If you do this, then the silly perl script on the outside won't be able to find 
jack.  But there are certain things you *can't* change.  You're not going to 
eliminate "www.company.com" and you're not going to remove the MX record from 
"company.com" and so on.

But I think you're wasting time.  Cuz if you have a VPN server (for example) 

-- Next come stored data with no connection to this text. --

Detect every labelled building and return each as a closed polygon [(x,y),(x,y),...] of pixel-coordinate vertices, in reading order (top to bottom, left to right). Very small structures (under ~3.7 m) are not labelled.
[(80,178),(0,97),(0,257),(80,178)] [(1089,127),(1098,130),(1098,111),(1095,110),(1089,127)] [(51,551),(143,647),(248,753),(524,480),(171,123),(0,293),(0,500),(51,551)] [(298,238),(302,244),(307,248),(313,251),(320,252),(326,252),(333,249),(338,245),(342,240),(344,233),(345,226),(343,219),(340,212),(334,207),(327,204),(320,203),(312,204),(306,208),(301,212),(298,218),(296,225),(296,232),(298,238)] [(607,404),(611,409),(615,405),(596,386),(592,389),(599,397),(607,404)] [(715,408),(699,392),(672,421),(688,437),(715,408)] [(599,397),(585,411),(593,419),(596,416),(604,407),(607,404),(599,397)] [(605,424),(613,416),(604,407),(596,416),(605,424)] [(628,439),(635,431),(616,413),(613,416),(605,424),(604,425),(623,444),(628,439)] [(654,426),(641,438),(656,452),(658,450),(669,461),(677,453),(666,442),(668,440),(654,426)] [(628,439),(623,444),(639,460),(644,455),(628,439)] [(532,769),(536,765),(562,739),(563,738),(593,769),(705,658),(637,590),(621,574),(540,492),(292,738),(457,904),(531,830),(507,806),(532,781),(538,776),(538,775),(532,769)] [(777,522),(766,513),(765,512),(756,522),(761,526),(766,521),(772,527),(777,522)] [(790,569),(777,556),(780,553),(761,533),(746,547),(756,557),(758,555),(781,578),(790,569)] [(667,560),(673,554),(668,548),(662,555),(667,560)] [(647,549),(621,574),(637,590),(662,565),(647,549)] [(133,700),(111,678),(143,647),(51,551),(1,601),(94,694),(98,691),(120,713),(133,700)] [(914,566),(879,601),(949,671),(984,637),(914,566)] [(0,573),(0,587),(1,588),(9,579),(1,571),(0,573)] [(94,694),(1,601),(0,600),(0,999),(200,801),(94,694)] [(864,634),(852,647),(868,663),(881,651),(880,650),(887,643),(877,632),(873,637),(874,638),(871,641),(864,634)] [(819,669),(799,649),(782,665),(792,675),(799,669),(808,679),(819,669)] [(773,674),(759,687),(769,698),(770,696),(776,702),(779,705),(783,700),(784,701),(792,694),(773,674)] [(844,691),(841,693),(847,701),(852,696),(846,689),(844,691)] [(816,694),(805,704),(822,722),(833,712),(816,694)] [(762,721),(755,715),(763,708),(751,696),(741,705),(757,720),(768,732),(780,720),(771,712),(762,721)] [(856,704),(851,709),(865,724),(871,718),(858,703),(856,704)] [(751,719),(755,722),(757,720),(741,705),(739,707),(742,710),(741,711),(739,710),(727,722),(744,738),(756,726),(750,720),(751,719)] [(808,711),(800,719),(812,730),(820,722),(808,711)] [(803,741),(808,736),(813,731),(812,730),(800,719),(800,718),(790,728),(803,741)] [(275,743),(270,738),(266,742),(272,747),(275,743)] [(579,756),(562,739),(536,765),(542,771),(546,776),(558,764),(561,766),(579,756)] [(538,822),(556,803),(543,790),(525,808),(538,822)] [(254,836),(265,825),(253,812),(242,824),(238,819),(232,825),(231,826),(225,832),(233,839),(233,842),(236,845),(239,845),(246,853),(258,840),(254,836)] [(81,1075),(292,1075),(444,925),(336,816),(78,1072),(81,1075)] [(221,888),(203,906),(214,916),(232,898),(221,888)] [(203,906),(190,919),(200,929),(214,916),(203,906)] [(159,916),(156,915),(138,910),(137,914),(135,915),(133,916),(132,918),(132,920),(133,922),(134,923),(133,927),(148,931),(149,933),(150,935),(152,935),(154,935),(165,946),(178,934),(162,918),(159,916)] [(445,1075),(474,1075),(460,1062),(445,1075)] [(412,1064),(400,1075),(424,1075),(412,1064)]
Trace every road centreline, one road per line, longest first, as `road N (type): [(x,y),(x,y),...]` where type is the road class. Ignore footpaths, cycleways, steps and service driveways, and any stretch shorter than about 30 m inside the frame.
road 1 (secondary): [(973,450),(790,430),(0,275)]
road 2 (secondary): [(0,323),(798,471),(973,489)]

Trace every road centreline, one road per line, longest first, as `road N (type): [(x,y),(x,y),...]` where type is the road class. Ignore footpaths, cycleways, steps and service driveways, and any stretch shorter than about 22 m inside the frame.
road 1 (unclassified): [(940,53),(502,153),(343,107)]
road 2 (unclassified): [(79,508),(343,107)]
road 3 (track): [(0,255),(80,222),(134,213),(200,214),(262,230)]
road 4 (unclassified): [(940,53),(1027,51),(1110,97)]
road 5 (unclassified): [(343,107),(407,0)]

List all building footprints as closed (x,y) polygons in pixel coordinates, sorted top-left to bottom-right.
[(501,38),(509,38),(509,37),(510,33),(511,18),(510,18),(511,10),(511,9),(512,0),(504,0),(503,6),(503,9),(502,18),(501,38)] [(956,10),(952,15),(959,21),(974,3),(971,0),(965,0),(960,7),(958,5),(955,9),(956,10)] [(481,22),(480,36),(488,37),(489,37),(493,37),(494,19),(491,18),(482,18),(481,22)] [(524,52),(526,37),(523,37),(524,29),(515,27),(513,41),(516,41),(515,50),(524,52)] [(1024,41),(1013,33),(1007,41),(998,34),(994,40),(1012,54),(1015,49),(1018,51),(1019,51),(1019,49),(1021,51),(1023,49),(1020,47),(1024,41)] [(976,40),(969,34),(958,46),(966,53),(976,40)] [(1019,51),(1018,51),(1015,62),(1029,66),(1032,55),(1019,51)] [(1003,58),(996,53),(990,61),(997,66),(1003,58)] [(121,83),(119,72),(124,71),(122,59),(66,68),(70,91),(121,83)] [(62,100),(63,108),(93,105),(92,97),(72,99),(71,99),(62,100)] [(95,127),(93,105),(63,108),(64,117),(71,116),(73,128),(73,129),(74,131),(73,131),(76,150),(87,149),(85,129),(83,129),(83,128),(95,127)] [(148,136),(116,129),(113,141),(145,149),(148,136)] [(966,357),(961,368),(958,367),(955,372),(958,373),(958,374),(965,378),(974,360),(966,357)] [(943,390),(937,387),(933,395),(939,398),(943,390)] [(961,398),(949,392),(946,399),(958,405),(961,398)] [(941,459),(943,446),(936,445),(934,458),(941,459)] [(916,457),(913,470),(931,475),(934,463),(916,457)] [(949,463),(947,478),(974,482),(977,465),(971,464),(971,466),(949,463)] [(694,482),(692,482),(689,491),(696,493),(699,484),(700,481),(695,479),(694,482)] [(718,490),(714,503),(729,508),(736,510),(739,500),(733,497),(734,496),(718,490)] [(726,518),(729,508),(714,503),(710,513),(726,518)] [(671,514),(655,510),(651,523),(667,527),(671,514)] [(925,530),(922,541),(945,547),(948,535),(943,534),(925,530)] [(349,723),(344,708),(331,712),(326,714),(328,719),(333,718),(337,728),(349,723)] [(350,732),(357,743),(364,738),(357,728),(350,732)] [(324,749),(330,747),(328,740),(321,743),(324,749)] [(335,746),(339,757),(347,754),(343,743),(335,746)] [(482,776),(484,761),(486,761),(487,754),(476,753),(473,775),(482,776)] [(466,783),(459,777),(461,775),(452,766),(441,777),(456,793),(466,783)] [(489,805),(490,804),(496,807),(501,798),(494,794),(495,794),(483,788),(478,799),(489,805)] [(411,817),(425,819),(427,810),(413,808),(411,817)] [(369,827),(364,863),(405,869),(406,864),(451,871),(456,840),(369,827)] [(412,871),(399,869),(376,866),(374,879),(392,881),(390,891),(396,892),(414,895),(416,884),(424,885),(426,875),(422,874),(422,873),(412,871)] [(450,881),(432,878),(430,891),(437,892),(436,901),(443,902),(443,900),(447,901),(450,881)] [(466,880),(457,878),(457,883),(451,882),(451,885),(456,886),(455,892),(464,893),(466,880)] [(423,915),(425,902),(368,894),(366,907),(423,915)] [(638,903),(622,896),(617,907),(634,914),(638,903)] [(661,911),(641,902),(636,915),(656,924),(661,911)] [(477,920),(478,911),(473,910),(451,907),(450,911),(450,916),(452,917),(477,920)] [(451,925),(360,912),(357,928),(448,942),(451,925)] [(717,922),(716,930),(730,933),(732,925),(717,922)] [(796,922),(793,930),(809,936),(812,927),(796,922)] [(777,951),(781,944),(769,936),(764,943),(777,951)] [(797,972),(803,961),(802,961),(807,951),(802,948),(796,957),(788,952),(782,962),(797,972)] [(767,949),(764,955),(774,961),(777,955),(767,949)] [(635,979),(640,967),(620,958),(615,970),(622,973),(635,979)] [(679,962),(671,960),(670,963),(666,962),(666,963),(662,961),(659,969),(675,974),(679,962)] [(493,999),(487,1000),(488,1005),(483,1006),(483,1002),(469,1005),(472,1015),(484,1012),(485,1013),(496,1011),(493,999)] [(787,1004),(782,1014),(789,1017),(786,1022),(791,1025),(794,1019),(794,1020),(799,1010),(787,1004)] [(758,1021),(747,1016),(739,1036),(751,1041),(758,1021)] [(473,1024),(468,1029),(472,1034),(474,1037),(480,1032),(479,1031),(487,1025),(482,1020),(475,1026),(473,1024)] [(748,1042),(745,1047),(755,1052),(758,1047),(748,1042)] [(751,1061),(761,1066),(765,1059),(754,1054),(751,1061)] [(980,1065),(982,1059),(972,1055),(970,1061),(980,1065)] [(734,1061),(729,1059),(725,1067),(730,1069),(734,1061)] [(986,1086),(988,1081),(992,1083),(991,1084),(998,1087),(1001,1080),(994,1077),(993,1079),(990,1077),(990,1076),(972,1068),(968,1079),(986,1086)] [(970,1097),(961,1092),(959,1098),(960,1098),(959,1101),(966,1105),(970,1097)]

outside and you think changing the DNS name improves security at all, it means 
you don't know much about security.  If you take it for granted that some of 
your most important stuff (www and MX) cannot be obscured in DNS without 
breaking your whole company, it means you have to harden your externally facing 
systems.  Which you need to do anyway.  If you want to improve security, put 
your efforts into hardening and isolating the machines, applying updates and 
bugfixes, and layering on IPS/IDS and multi-factor authentication and stuff 
like that.

Read the security benchmarks on http://www.cisecurity.org/  A several-hundred 
page long checklist of vulnerabilities you need to close before you call your 
system "hardened" and worthy of facing the internet.